» **PROBLEMS**:
1 > In the mailing-list reply about the meaning of markup, what kind of language is GML said to be?
2 > Carry on the mailing-list reply about the meaning of markup, picking up after its last sentence.

On Mon, 2011-09-26 at 08:54 -0400, Costello, Roger L. wrote:
> Hi Folks,
> How do you define a parent element and its children?

> Recap: here are two ways of defining the meaning of markup:
> 1. Object-property
> 2. Functional definition
> What other ways are there? 

What is this thing called "meaning" of which you speak?

One fundamental difference between GML and XSLT is that GML is a
modeling language. Other XML vocabulary types include transcription
languages (TEI), document-writing languages (docbook, mallard),
event-logs (HTTP access, bird-watching reports), constraint languages,
graphical languages, formatting languages, XML-based protocols (xmlrpc,
SOAP, WDT [1]) and much more.

Some languages use the parent-child relationship to signify something
beyond parent-child or "has-a" and some do not.  My feeling is that most
do not, in fact.

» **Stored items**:
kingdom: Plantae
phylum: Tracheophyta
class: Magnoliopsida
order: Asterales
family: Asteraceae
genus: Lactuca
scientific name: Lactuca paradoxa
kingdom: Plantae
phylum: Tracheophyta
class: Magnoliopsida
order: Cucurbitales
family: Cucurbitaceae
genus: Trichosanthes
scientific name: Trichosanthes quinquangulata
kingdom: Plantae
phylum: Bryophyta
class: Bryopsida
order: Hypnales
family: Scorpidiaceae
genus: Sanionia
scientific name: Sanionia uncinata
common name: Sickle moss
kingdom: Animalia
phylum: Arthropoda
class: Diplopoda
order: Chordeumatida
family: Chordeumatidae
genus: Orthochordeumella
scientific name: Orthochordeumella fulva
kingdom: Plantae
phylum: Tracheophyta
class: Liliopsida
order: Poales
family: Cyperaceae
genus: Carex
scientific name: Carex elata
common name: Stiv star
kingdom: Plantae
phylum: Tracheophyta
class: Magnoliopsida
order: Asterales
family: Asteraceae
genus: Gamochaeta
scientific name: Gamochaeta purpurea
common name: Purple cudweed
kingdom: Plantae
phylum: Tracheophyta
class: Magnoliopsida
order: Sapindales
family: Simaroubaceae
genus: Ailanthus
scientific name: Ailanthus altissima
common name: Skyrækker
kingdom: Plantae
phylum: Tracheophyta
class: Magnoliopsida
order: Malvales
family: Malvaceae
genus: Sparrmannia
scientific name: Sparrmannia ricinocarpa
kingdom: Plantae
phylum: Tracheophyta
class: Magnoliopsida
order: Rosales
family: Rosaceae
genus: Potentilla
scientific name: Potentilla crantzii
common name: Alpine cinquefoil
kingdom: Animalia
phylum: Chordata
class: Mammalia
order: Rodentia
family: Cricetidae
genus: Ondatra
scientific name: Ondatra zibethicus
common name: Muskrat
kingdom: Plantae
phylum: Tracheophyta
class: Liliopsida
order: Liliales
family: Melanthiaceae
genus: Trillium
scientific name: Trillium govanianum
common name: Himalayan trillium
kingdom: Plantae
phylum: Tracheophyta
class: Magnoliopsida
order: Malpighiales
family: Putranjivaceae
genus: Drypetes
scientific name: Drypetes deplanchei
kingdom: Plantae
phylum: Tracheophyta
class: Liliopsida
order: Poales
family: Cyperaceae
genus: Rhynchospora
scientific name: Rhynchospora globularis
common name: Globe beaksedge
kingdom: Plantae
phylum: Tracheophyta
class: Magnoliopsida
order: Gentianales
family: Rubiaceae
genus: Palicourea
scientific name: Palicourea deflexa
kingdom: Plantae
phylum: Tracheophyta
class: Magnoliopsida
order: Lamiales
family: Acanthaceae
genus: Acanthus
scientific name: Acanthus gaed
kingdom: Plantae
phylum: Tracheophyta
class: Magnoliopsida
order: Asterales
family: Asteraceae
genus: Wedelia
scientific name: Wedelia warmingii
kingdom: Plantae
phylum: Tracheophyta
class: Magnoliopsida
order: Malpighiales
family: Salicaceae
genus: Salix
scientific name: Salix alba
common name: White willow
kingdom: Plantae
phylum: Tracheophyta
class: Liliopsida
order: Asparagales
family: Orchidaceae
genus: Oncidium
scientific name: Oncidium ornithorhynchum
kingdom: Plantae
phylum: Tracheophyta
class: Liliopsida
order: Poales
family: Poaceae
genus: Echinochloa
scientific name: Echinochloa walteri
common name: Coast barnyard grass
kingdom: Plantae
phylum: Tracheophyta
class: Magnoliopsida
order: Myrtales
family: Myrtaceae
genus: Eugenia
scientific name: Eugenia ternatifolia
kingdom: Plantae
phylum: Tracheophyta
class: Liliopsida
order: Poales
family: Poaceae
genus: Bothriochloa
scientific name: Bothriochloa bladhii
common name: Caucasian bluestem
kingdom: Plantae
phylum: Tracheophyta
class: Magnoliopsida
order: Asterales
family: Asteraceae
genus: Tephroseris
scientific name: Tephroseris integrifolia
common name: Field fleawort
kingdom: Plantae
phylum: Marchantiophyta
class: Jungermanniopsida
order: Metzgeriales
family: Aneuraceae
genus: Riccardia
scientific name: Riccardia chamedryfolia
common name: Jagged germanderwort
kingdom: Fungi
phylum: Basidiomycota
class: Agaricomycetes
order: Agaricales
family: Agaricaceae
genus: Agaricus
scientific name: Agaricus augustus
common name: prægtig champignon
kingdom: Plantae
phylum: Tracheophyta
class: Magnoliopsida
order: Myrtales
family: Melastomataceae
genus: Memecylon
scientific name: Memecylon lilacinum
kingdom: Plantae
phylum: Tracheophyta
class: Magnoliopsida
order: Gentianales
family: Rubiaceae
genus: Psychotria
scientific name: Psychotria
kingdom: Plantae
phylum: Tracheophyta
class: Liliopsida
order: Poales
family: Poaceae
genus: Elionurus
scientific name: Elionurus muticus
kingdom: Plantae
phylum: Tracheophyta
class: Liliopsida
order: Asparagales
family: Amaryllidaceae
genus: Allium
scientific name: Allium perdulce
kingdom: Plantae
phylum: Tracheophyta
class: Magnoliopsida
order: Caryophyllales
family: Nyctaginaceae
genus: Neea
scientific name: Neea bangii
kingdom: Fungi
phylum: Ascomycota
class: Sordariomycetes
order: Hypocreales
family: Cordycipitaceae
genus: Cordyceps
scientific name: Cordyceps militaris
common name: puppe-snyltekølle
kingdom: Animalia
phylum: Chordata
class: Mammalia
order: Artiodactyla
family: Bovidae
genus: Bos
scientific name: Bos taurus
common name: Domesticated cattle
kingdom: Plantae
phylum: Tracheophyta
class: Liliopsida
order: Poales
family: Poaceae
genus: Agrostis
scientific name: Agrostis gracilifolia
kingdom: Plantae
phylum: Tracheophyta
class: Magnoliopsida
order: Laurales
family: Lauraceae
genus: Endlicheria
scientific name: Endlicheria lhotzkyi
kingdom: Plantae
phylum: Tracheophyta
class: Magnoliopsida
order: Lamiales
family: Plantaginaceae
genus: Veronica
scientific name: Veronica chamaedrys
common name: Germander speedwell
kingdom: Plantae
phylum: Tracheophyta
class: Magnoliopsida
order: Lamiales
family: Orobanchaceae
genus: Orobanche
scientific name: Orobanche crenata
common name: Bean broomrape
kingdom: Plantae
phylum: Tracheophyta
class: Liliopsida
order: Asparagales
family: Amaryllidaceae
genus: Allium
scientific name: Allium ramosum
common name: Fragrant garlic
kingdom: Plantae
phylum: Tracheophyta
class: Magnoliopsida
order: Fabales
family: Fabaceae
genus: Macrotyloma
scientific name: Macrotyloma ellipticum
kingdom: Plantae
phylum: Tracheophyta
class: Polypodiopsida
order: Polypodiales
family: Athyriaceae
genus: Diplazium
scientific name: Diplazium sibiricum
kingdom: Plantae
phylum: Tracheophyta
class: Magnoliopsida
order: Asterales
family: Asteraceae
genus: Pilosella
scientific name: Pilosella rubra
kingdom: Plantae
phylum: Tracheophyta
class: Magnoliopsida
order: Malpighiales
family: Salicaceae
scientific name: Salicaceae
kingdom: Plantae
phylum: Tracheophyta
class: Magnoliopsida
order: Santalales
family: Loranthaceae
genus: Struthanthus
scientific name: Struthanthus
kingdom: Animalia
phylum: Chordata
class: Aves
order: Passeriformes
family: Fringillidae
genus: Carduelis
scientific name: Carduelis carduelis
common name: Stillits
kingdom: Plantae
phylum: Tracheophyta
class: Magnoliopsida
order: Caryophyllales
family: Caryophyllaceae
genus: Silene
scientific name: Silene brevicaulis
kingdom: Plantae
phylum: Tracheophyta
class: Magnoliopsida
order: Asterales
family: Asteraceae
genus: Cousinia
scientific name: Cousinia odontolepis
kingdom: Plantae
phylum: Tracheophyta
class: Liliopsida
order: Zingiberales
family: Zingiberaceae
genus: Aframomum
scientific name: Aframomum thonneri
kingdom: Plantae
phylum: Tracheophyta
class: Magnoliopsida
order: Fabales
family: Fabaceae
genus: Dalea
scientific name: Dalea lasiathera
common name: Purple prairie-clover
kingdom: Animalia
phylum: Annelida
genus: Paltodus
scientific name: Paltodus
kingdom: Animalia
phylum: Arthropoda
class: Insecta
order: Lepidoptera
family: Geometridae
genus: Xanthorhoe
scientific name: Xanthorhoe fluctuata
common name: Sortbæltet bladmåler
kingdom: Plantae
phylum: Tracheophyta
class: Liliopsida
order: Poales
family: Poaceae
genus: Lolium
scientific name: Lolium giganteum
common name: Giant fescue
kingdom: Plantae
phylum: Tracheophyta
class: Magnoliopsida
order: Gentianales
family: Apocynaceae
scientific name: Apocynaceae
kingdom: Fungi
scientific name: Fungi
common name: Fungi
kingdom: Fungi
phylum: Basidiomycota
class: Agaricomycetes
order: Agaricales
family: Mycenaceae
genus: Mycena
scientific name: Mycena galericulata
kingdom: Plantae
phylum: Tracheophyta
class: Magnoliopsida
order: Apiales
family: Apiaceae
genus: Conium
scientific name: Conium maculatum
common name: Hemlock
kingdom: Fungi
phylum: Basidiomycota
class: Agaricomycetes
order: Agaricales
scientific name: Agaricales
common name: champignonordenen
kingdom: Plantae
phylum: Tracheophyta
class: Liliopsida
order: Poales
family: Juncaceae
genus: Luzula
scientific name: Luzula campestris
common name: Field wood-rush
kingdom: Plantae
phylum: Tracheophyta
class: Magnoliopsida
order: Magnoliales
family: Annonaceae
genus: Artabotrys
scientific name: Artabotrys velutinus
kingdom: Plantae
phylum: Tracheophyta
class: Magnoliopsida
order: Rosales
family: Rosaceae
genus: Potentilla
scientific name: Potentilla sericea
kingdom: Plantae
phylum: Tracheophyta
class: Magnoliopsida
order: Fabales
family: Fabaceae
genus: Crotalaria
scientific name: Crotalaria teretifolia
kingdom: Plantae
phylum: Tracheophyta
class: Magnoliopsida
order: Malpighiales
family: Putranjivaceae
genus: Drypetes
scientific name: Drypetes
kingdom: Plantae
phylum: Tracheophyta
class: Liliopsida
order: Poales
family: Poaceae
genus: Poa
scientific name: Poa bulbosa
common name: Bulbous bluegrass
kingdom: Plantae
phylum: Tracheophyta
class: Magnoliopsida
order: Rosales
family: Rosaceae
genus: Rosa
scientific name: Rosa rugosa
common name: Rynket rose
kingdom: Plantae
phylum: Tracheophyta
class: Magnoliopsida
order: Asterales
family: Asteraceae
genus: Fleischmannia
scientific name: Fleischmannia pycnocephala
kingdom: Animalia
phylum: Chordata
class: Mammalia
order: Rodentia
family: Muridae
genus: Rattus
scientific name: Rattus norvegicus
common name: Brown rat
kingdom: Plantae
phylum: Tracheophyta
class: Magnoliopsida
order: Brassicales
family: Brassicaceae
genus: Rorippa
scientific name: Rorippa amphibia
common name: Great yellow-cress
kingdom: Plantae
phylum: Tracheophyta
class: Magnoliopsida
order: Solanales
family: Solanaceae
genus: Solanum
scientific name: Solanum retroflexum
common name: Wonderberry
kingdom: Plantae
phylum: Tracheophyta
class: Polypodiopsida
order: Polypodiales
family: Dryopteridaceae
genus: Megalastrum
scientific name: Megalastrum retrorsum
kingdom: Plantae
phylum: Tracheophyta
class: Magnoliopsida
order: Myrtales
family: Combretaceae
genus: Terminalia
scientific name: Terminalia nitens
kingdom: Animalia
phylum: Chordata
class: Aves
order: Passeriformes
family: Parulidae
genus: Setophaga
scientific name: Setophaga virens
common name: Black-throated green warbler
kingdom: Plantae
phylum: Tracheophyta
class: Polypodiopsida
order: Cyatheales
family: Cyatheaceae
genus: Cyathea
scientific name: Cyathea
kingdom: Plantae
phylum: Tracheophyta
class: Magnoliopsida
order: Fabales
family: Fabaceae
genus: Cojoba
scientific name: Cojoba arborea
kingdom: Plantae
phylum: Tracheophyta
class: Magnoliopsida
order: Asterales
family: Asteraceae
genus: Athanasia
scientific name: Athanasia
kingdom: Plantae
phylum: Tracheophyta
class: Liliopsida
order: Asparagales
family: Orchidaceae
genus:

» **ANSWER LIST**:
1 > GML is a modeling language.

2 >
Similarly, followed-by can be significant, and often is, but also often
is not. War and Peace is a lot to read in any order, but makes most
sense in original document order. Dhalgren makes no sense in any
order :-)

XSLT uses lexical containment (parent-child) as a scoped block; a
graphical language might use containment as an implicit clipping or

There's no general rule.


[1] "SOAP - Where's The Dirt?"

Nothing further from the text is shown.